The smoothing groups are to make the low polys smoothing as artifact free as possible, meaning the normal map wont have to 'counter' the errors. Countering subtle smoothing gradients seems to be where 'un synced' maps fail.
The uv splits are to stop normal values from being interpolated across broad angle changes.
maps spacing, and bleed are for counter mipping.
90% of the work seems to be going to compensate for the fact that the renderer and baker are no synced.
Thanks guys haha.
Sort of right.
When you have a properly synced baker/rendered, you start to run into issues with resolution. IE: if you dont have enough pixels to represent a gradient, say on a long thin triangle, you're better off setting some hard edges so the gradiation on the lowpoly smoothing is less.

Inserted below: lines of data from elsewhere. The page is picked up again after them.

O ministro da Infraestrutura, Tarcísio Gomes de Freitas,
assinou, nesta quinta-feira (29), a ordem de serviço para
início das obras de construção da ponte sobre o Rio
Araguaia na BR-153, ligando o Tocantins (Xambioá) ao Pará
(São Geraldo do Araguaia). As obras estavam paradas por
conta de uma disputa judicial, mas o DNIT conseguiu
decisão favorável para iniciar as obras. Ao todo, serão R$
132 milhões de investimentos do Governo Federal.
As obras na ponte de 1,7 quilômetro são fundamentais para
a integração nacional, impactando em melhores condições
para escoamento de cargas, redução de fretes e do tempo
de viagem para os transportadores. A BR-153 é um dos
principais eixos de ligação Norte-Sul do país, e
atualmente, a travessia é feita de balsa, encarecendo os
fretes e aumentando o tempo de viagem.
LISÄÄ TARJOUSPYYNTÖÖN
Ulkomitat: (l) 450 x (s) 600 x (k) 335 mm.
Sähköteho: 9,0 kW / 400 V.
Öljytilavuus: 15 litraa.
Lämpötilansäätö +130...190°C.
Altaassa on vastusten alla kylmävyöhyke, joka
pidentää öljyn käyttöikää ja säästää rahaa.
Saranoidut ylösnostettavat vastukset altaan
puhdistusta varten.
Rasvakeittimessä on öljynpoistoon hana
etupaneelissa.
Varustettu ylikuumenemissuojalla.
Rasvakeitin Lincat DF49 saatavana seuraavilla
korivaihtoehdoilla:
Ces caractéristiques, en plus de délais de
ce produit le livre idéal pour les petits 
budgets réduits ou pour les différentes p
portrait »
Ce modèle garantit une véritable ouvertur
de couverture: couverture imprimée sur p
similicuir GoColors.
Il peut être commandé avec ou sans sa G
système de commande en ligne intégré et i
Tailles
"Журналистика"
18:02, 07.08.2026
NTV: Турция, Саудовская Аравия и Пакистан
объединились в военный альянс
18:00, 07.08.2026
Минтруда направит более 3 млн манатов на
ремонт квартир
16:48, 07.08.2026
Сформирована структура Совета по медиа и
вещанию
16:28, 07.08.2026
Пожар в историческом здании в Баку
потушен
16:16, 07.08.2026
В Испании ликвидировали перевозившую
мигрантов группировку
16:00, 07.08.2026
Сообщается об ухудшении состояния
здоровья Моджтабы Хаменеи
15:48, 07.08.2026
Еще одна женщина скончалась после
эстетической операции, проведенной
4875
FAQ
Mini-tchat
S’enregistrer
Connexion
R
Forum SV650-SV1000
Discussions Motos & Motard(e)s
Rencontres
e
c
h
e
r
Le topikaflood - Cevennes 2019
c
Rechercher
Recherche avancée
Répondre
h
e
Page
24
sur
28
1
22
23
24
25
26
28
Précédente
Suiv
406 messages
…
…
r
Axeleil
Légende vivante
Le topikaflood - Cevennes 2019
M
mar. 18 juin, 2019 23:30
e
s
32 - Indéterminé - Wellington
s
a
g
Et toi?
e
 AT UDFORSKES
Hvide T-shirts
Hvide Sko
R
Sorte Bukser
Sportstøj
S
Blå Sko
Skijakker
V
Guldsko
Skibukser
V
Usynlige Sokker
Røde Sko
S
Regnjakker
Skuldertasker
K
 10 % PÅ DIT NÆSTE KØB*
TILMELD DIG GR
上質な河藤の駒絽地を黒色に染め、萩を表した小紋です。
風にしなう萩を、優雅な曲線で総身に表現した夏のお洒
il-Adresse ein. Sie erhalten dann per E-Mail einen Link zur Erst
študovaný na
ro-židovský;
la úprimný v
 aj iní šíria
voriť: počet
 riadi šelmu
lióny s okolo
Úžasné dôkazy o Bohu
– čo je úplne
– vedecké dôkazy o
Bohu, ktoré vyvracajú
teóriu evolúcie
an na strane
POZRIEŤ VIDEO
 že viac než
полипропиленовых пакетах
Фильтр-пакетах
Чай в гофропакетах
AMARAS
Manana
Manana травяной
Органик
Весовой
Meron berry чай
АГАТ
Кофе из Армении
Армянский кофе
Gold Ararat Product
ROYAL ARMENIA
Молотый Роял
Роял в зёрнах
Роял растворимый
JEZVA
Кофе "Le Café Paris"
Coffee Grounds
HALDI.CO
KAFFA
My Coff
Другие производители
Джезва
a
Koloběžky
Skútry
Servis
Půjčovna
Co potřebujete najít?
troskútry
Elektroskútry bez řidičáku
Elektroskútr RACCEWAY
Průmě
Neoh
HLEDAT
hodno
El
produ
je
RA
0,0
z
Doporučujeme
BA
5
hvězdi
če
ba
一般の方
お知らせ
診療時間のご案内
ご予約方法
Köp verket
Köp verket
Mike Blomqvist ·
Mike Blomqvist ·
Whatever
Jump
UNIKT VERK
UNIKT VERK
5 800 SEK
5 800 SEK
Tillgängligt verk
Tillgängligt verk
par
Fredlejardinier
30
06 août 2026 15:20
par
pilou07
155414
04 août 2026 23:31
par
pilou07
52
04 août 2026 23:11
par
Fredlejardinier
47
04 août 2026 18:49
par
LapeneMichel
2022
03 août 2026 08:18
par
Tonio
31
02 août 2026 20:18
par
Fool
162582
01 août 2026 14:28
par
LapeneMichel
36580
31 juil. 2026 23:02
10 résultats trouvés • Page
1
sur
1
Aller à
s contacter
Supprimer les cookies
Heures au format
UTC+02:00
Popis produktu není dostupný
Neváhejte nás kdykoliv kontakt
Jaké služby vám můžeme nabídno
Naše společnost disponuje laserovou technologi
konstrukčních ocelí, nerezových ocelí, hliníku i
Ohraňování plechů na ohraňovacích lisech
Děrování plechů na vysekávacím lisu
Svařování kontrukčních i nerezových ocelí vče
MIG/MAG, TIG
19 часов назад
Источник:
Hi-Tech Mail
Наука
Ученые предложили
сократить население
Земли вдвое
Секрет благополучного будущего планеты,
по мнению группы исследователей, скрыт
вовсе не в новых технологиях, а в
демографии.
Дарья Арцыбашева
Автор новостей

This issue are compounded as your texture mips down and loses resolution.
This happens with a broken bake pipeline too, you just wouldn't see it through all the smoothing errors.
So in general terms, using hard edges/SGs is just a way to soften the lowpoly normals, to make the normals less extreme so that the image content of your normal map is a bit simpler, this has a few advantages:
A. Helps a good deal with a broken bake pipeline, but honestly not enough to really get great results, you will still need to use 2x or so more geometry than you would need with a properly set up pipeline, on a complex asset.
B. Helps to get rid of "resolution based smoothing errors"
C. Generally will compress a bit better, as you have less extreme gradients in your image content, that will be more noticeable when the blocky DXT compression kicks in.
D. Can make generating content from CrazyBump easier, as you'll get less artifacts from the smoothing when extracting detail/cavity maps.
bingo! I had been wondering what was causing this.